━━━ SUPPLIED ENTRIES

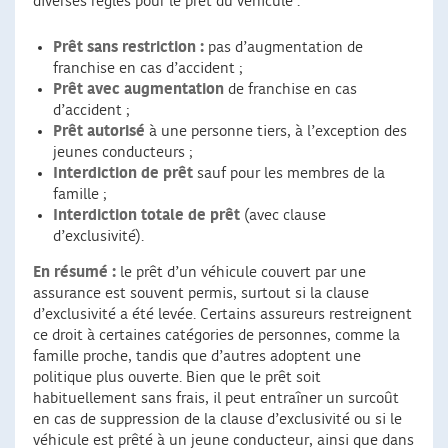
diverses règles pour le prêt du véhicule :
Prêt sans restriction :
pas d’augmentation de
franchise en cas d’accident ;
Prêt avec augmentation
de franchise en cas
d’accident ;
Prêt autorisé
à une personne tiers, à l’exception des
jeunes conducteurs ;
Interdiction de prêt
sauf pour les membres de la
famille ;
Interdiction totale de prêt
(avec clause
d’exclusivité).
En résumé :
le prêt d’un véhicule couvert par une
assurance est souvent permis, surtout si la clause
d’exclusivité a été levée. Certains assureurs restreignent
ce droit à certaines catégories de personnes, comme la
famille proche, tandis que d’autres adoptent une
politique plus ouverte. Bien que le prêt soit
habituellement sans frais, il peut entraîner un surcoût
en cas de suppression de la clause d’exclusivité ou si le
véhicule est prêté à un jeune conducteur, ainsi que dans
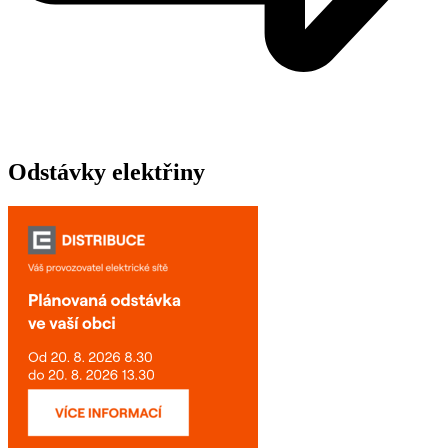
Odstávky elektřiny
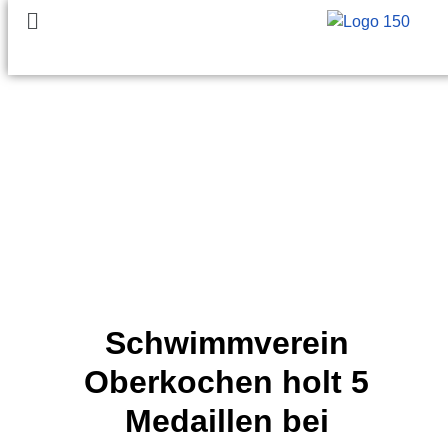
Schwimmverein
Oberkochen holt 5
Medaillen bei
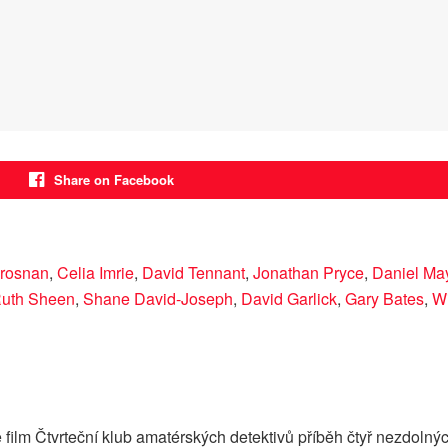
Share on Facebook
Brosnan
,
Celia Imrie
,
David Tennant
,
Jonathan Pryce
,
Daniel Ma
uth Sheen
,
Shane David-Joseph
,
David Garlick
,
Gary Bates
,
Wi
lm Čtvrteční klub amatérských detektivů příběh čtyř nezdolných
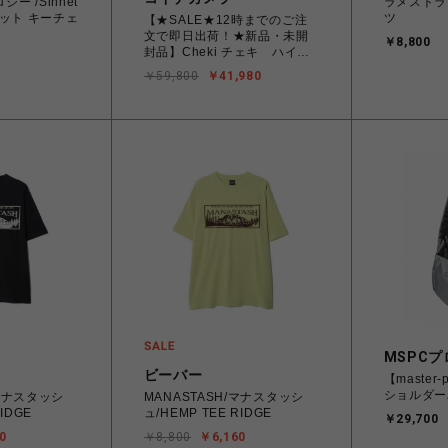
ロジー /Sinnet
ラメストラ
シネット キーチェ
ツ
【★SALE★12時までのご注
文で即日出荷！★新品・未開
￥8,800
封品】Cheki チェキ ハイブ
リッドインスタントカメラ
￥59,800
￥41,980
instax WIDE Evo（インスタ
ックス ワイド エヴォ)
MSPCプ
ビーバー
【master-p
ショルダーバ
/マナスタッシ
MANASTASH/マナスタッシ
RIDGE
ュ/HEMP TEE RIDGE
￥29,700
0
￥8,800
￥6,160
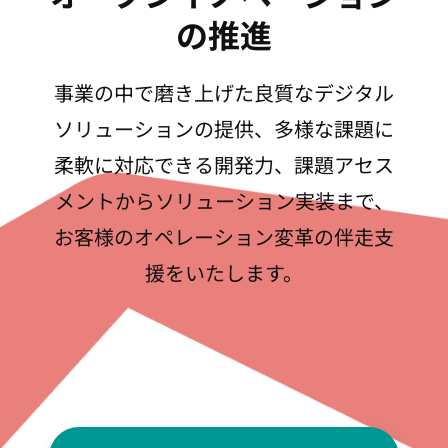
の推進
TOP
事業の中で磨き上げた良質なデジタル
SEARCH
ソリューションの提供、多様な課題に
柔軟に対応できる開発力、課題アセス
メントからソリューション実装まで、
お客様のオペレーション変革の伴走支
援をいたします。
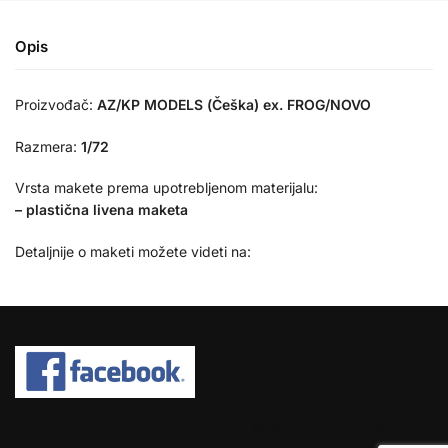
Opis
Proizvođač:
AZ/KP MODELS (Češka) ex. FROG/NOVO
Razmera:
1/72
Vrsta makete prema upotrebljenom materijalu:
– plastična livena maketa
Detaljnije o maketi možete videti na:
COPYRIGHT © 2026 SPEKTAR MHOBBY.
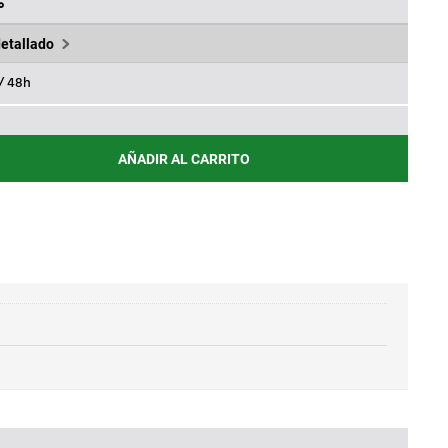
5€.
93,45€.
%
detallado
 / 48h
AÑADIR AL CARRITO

━━━━━━
━━━ SUPPLIED ENTRIES

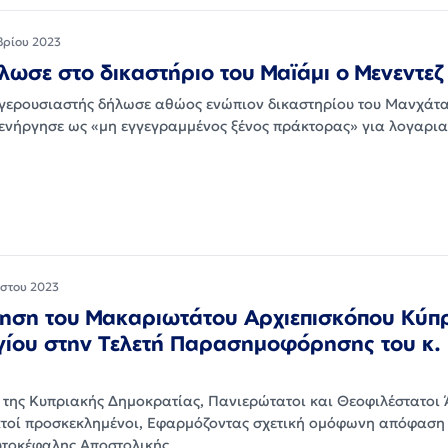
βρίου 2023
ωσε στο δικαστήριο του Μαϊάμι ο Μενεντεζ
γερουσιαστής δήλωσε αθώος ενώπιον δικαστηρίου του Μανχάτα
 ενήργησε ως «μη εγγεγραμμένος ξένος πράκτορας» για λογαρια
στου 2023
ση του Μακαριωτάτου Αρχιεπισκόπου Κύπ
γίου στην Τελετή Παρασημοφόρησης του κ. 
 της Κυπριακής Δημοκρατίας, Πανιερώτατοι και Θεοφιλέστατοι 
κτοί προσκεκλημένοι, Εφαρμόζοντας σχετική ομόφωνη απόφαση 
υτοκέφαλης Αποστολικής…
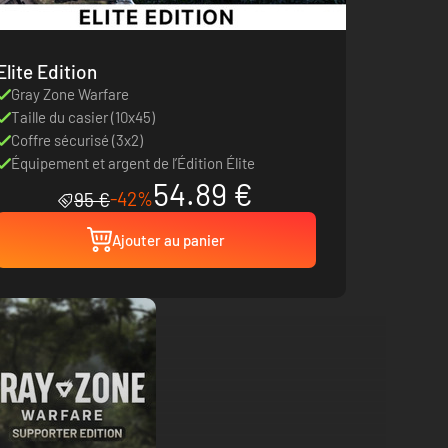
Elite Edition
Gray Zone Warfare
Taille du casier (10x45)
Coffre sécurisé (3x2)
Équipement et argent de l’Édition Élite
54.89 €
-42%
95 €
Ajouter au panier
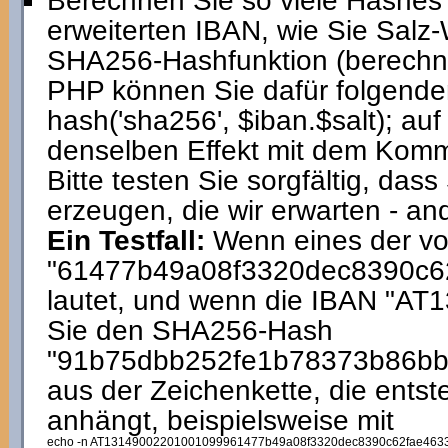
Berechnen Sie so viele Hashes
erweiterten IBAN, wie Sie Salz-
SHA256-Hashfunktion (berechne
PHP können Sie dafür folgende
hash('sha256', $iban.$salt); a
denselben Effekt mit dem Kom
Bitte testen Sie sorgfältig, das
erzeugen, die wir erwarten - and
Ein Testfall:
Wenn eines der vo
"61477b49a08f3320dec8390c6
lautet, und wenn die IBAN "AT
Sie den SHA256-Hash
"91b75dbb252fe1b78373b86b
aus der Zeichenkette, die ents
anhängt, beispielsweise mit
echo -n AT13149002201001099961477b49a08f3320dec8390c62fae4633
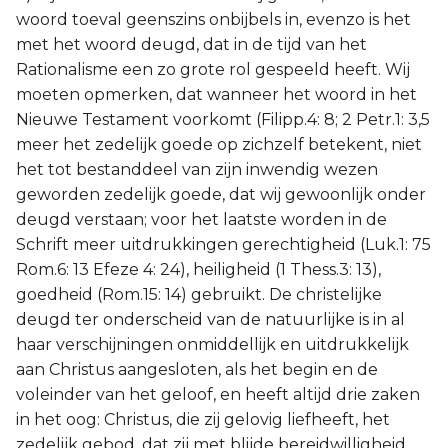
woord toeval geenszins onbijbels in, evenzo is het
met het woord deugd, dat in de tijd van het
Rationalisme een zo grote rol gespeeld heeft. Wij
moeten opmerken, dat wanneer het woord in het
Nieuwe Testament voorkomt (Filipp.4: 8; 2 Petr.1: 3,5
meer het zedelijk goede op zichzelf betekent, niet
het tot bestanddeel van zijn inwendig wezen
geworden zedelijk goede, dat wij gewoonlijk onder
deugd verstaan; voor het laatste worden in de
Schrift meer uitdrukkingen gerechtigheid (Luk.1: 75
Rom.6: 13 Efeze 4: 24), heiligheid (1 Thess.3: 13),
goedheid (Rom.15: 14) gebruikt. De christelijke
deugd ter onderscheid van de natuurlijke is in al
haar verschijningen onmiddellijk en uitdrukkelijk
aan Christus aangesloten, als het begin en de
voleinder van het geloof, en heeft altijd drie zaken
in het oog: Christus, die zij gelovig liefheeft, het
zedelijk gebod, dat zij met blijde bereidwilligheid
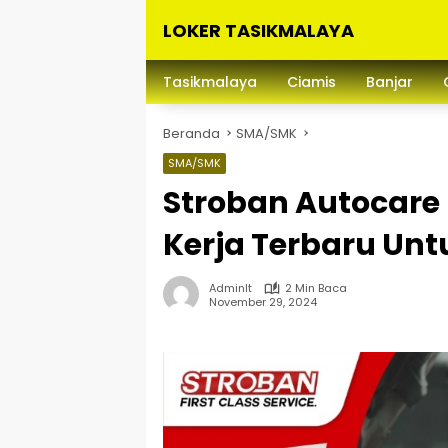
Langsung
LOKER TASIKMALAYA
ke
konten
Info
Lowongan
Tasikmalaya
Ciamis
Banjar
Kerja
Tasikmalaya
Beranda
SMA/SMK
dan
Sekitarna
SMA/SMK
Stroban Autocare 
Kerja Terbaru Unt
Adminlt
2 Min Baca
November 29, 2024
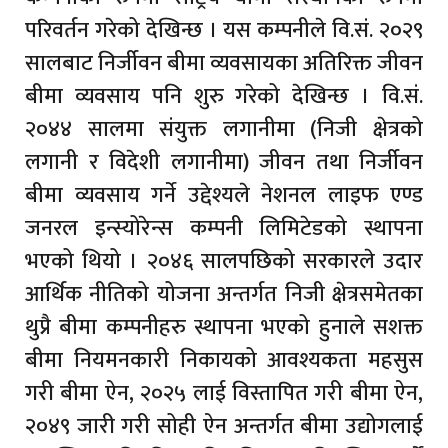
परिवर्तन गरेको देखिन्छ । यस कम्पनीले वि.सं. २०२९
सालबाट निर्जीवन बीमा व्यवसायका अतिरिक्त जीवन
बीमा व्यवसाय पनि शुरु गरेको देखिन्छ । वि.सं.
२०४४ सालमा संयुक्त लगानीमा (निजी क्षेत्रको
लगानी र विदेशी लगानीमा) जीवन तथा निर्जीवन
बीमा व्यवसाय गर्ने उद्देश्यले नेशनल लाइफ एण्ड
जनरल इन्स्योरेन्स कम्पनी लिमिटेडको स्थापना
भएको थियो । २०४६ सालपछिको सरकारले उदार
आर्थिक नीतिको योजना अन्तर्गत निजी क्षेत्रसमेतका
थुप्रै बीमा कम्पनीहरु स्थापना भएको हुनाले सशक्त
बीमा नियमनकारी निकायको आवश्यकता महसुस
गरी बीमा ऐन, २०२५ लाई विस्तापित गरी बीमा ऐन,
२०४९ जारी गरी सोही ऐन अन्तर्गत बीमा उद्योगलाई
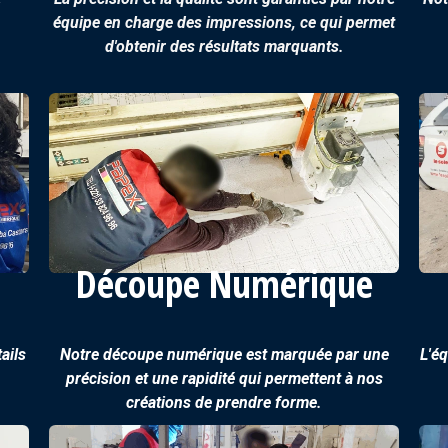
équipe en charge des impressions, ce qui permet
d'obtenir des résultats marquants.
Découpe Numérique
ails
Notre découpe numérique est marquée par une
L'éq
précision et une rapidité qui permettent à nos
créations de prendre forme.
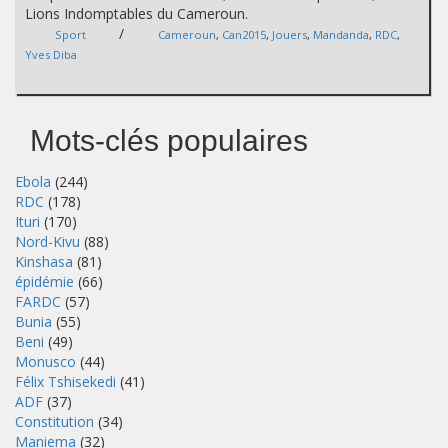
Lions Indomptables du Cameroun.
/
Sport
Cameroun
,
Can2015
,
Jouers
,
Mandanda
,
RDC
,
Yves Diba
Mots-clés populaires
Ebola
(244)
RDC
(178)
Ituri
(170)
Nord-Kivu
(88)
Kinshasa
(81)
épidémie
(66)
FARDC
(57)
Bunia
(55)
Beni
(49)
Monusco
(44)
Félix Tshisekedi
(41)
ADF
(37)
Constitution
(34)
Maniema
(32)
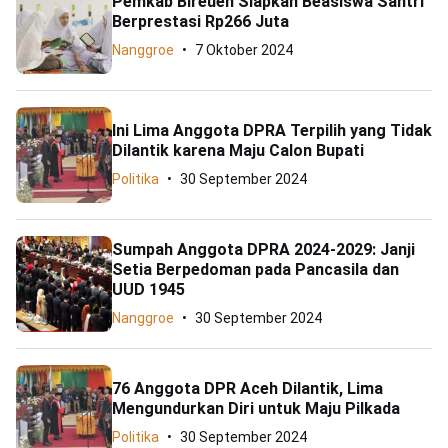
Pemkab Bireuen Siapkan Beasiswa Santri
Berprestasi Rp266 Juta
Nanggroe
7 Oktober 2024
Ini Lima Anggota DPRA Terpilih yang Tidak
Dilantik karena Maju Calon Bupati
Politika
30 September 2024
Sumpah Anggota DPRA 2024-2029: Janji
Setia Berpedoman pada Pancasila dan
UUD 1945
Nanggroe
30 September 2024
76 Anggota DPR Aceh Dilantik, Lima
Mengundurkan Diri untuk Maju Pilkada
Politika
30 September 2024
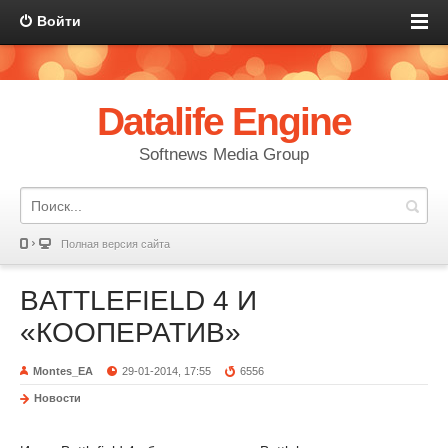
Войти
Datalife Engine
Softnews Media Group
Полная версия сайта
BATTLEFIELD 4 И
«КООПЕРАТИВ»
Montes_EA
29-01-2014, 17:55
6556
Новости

━━━━━━

THE PROBLEM: Above are some entries. Restate word for word the lines from the one holding "goedheid (Rom.15: 14)" through the one holding "बीमा व्यवसाय पनि शुरु गरेको देखिन्छ । वि.सं.", but not the pictures.

TASK OUTPUT:
goedheid (Rom.15: 14) gebruikt. De christelijke
deugd ter onderscheid van de natuurlijke is in al
haar verschijningen onmiddellijk en uitdrukkelijk
aan Christus aangesloten, als het begin en de
voleinder van het geloof, en heeft altijd drie zaken
in het oog: Christus, die zij gelovig liefheeft, het
zedelijk gebod, dat zij met blijde bereidwilligheid
Langsung
LOKER TASIKMALAYA
ke
konten
Info
Lowongan
Tasikmalaya
Ciamis
Banjar
Kerja
Tasikmalaya
Beranda
SMA/SMK
dan
Sekitarna
SMA/SMK
Stroban Autocare 
Kerja Terbaru Unt
Adminlt
2 Min Baca
November 29, 2024
परिवर्तन गरेको देखिन्छ । यस कम्पनीले वि.सं. २०२९
सालबाट निर्जीवन बीमा व्यवसायका अतिरिक्त जीवन
बीमा व्यवसाय पनि शुरु गरेको देखिन्छ । वि.सं.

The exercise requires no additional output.